Trusted Types
What is Trusted Types?
Trusted TypesBrowser API and CSP directive that prevents DOM-based XSS by requiring dangerous DOM sinks to receive typed, policy-vetted values instead of raw strings.
Trusted Types is a defence designed by Google and standardised in the W3C to eliminate DOM-based XSS. When enabled via the require-trusted-types-for and trusted-types CSP directives, the browser refuses to execute sinks like innerHTML, document.write, eval, or script.src when they receive a plain string. Code must instead build typed objects (TrustedHTML, TrustedScript, TrustedScriptURL) through named, audited policies. This forces all unsafe DOM writes through a small, reviewable surface and removes most legacy XSS sinks from the equation. It is widely deployed at Google, Bing, Shopify, and other large web properties.
● Examples
- 01
Content-Security-Policy: require-trusted-types-for 'script'; trusted-types default;
- 02
Replacing element.innerHTML = userInput with element.innerHTML = policy.createHTML(userInput).

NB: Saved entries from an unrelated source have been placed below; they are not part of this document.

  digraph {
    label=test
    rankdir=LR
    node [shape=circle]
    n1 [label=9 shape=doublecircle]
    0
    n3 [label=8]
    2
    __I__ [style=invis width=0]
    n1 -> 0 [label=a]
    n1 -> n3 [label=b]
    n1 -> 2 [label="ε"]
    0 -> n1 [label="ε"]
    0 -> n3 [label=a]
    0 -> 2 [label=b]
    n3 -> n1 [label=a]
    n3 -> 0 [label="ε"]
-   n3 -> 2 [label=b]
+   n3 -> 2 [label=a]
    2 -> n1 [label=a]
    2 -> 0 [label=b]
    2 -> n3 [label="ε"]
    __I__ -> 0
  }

● Frequently asked questions
What is Trusted Types?
Browser API and CSP directive that prevents DOM-based XSS by requiring dangerous DOM sinks to receive typed, policy-vetted values instead of raw strings. It belongs to the Application Security category of cybersecurity.
What does Trusted Types mean?
Browser API and CSP directive that prevents DOM-based XSS by requiring dangerous DOM sinks to receive typed, policy-vetted values instead of raw strings.
How do you defend against Trusted Types?
Defences for Trusted Types typically combine technical controls and operational practices, as detailed in the full definition above.